In forex, the spread is typically the difference between the buying price (ask) and the selling price (bid) of a currency pair. It represents the cost of executing a trade and is usually measured in pips, which is the smallest unit of price change in the forex market.
The spread can vary from one currency pair to another, as well as from broker to broker, and is influenced by various factors, including market volatility, liquidity, and instrument type.
What is a Good Spread in Forex?
A good spread in forex is one that is narrow, meaning the difference between the bid and ask prices is small. Smaller spreads are desirable because they minimize the cost of executing a trade and increase the potential profit.
Therefore, it is important to consider the spread when choosing a currency pair to trade and when deciding on the entry and exit points of a trade. In most cases, major currency pairs such as EUR/USD, USD/JPY, and GBP/USD have the narrowest spreads, usually less than 3 pips.
How is Spread Calculated in Forex?
You can determine a currency pair’s spread by subtracting its bid price from the asking price. For example, if the bid price of EUR/USD is 1.2000 and the asking price is 1.2005, the spread would be 0.0005 or 5 pips.
The spread can also be expressed as a percentage of the bid-ask price, which is known as the spread percentage. In the above example, the spread percentage would be 0.04%.
What Causes High Spread in Forex?
Forex spreads may be driven up by a number of factors, including low liquidity, high volatility, and low trading volume.
- When there is low liquidity, there are fewer buyers and sellers in the market, which means assets can’t be exchanged without large variances in price.
- High volatility means that the upswings and downswings in price are larger than normal. This often occurs during major news events and necessitates wider spreads, because it increases the risk and uncertainty of trading.
- Low trading volume can also contribute to wider spreads, because there is less market participation and less competition among traders.
What Causes Low Spread in Forex?
On the other hand, several factors can cause low spread in forex, including high liquidity, low volatility, and high trading volume.
- In times of high liquidity, trading activity is heavy enough to allow for a seamless buying and selling of assets.

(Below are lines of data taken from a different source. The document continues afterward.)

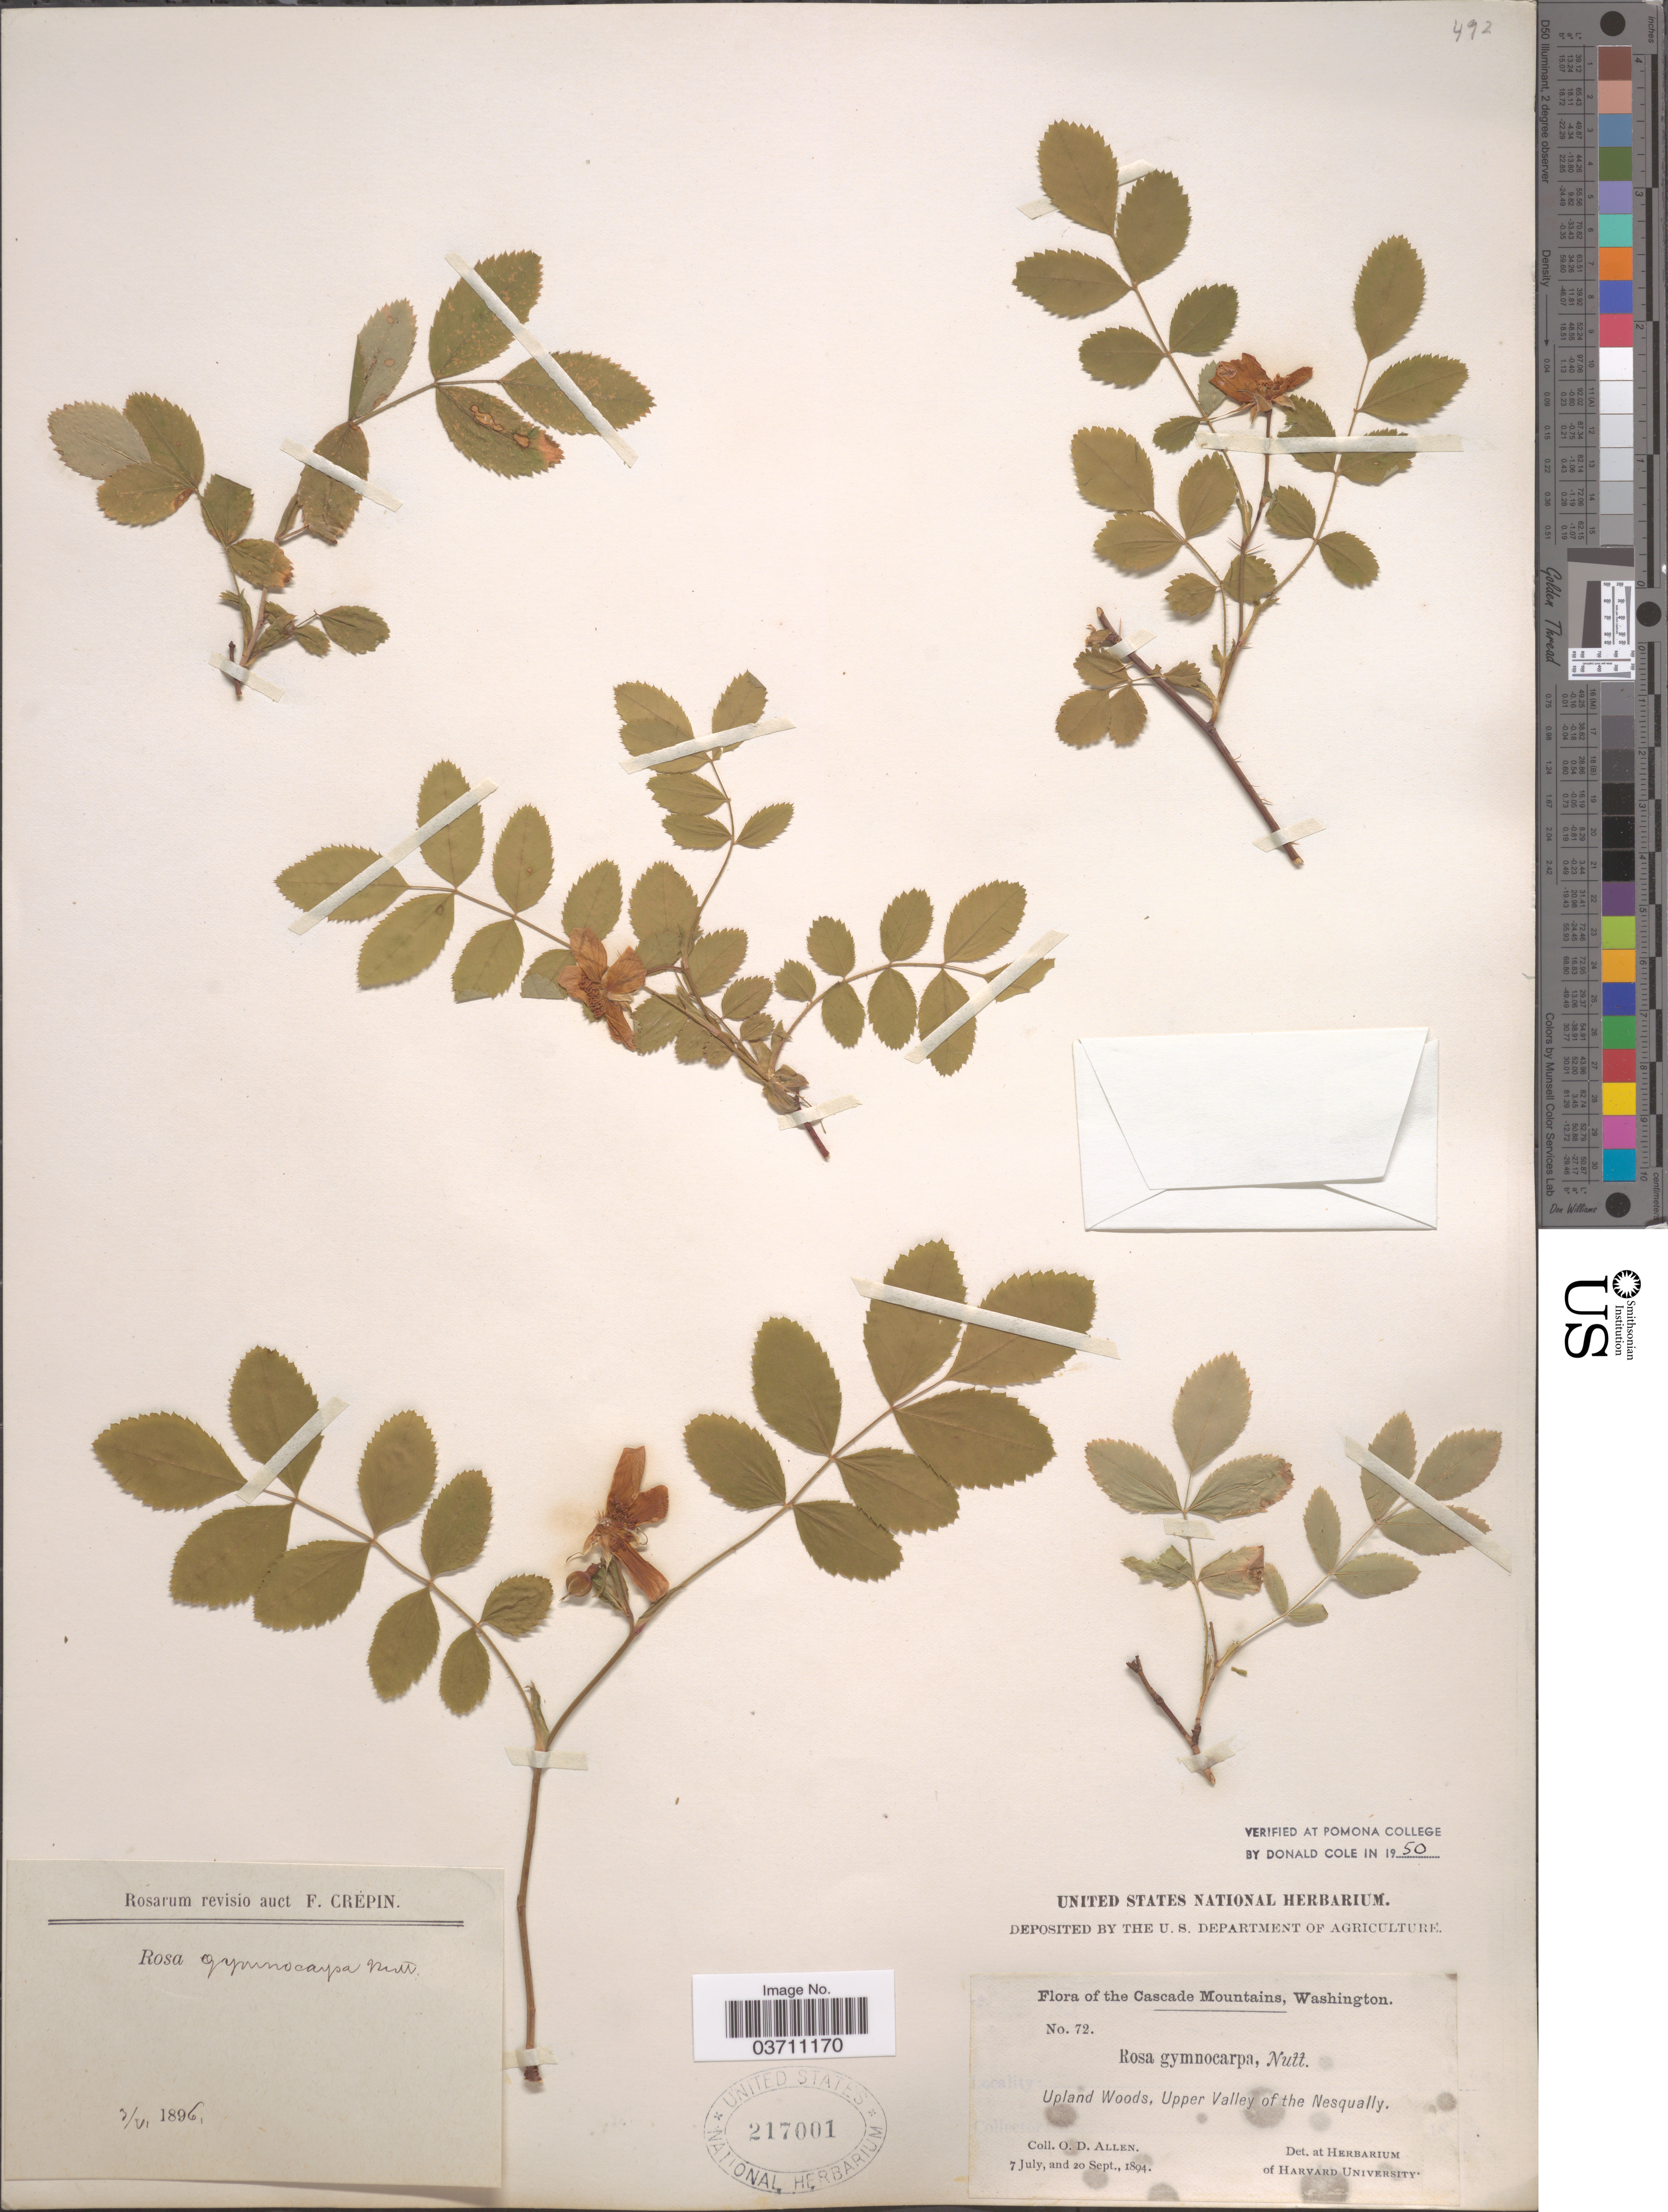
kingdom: Plantae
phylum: Tracheophyta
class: Magnoliopsida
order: Rosales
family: Rosaceae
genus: Rosa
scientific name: Rosa gymnocarpa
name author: Nutt.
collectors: O. D. Allen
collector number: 72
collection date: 1894-07-07/1894-09-20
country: United States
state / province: Washington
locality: The Cascade Mountains. Upland Woods, Upper Valley of the Nesqually.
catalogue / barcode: US 217001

- Low volatility means that price movements are more stable and predictable. This attracts more traders into the market, consequently allowing brokers to spread their costs across more people, with each trader incurring lower spreads.
- When the trading volume is high, you are more likely to find a forex broker with spreads close to zero, as they try to persuade more traders to participate in the market.
Spread is a crucial factor in forex trading that can significantly impact the cost and profitability of executing trades. Luckily, the increased competition among brokers has led to a general decline in forex spreads over the years.
Still, spreads are effectively unavoidable in forex trading and the key to success lies in understanding the different factors that determine the spreads of different instruments.